■ **BLOC DE TEXTE**:
>>>>>

1868-94

«Dans tous ces écrits, je ne me qualifie jamais de social-démocrate, mais de communiste. Pour Marx, comme pour moi, il est absolument impossible d'employer une expression aussi élastique pour désigner notre conception propre. »
Fr. Engels - Préface à la brochure du Volksstaat de 1871-1875.

Une publication effectuée en collaboration avec la bibliothèque de sciences sociales de l'Université de Québec.


La social-démocratie allemande

K. Marx - F. Engels

2
Sous le régime de la loi anti-socialiste


La création d'un organe révolutionnaire : le Sozialdemokrat


Engels à Bernstein, 26 juin 1879.

Lorsqu'on m'a sollicité avec insistance et que je me suis décidé à prendre en main cette casserole de Dühring [1], Liebknecht m'a déclaré expressément que c'était la dernière fois que l'on me demanderait d'interrompre mes travaux les plus importants pour une activité journalistique, a moins que des événements politiques le réclament absolument - ce dont je serai seul juge. L'expérience de ces neuf dernières années m'a appris qu'il n'était pas possible de mener à terme des travaux assez importants et d'être en même temps actif dans l'agitation pratique. Et puis avec le temps je prends de l'âge et je dois une fois pour toutes me cantonner dans un secteur déterminé, si je veux mener à terme un travail quelconque. C'est ce que j'ai écrit également à monsieur Wiede lors de la création de la Neue Gesellschaft.

Pour ce qui concerne monsieur Höchberg [2], vous vous trompez si vous pensez que j'avais une quelconque « répulsion » à son égard. Lorsque Monsieur Höchberg créa la Zukunft, nous avons reçu une offre - signée de la rédaction - d'y collaborer. A moins que je ne me trompe beaucoup, le nom même de monsieur Höchberg nous était alors inconnu, et il allait de soi que nous n'étions pas intéressés par ce genre d'invitations anonymes. Là dessus monsieur Höchberg publia son programme dans la Zukunft : le socialisme devait reposer sur la notion de « Justice ». Ce programme excluait d'emblée tous ceux pour lesquels le socialisme ne se déduit pas en dernière instance comme conclusion de quelconques idées ou de principes, par exemple de justice, etc., mais est le produit idéal d'un processus économique matériel, celui de la production sociale à un certain niveau. Ce faisant, monsieur Höchberg avait donc lui-même exclu toute collaboration de notre part. En dehors de ce programme cependant, je n'ai rien reçu jusqu'ici qui me permette de me faire un jugement motivé sur les conceptions philosophiques de Monsieur Höchberg. Tout cela n'est pas une raison pour avoir une quelconque « répulsion » pour lui, ou un préjugé contre toute entreprise littéraire de sa part. Ma position à son égard est la même que celle que j'ai à l'égard de toute autre publication socialiste nouvelle : tant que je ne sais pas ce qu'elle contient, j'attends avec sympathie.

<<<<<

■ **INFORMATIONS FOURNIES**:
>>>>>

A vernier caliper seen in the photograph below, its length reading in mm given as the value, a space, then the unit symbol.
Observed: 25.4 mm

<<<<<
>>>>>

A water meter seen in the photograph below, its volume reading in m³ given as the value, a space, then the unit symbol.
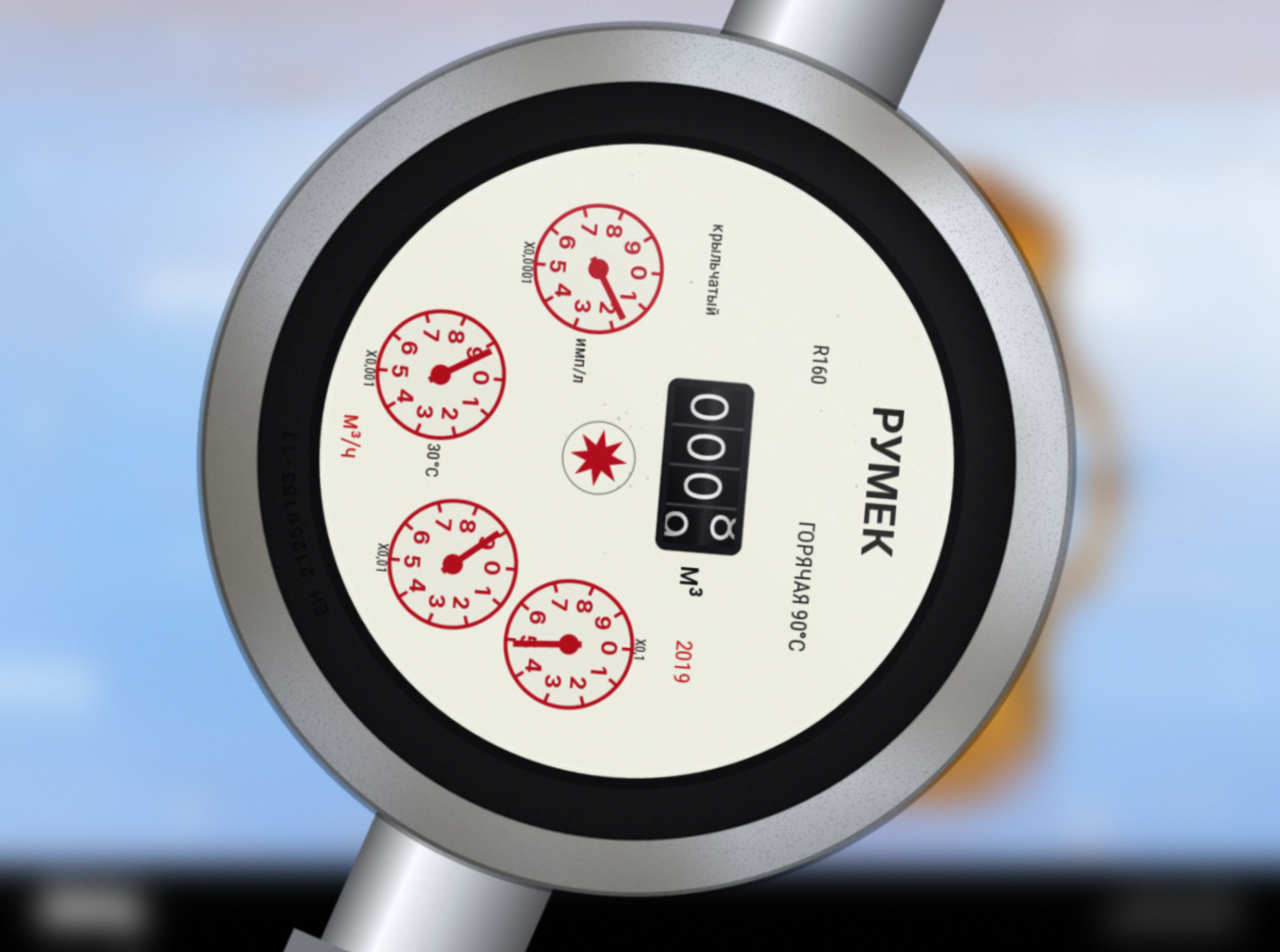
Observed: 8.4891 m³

<<<<<
>>>>>

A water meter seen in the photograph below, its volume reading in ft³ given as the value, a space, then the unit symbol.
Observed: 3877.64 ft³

<<<<<

■ **ACTIVITÉS**:
A - Reproduisez fidèlement le passage du bloc de texte qui commence par « K. Marx - F. » et se termine par « 26 juin 1879. ».
B - D'après le bloc de texte, sur quelle notion le socialisme devait-il reposer selon le programme que monsieur Höchberg publia dans la Zukunft ?

■ **RÉPONSES**:
A -
K. Marx - F. Engels

2
Sous le régime de la loi anti-socialiste


La création d'un organe révolutionnaire : le Sozialdemokrat


Engels à Bernstein, 26 juin 1879.

B - Sur la notion de « Justice ».